## Written exercise
Answer these questions using the family history passage below:
(a) In what season and year did the trip to Laura take place?
(b) How many years had passed since mum last saw "the cottage"?
(c) Which two peoples does the passage name as the original inhabitants?

Family History Through the Alphabet Challenge

“Be damned the rain… be damned my bad back… I have to know!” muttered mum as she tottered up the long steep driveway. It was the winter of 1986 and we’d driven 240 miles from Adelaide, the Capital of South Australia, to the small mid-north town of Laura in search of my Nana’s childhood home on the “Laura Blocks”. Mum last saw “the cottage” 40 years before, had a picture of it in her mind, knew it was being used to store hay but we couldn’t find it. This “Gould Family History Through the Alphabet” post is dedicated to the courage and perseverance of my Murrays, and the other 12 families of the “Laura Blocks”, who pushed on through the frontier, battling to eke a living from an inhospitable land, whilst facing the wrath of the original inhabitants, the Ngadjuri and Nukunu peoples, whose own lifestyle and livelihoods were being destroyed by the new settlers.

Stored data
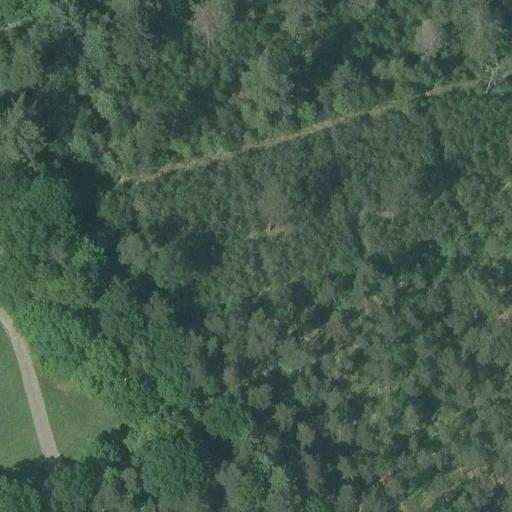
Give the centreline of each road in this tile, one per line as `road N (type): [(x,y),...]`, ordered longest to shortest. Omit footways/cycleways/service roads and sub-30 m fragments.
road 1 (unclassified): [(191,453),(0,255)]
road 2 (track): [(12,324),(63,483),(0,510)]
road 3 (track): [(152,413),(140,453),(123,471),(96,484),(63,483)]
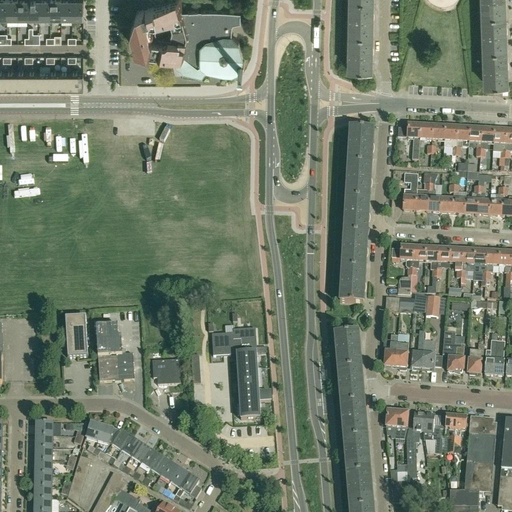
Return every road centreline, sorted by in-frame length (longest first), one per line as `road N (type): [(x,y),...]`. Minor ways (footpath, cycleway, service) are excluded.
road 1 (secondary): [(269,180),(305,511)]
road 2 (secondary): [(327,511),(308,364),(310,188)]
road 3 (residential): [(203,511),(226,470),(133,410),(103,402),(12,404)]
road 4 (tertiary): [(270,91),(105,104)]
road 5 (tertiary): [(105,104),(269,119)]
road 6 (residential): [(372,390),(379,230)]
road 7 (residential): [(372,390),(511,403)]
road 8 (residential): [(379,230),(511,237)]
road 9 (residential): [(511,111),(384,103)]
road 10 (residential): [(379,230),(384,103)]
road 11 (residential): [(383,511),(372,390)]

## Output for this exercise
(a) The winter of 1986.
(b) 40 years.
(c) The Ngadjuri and Nukunu peoples.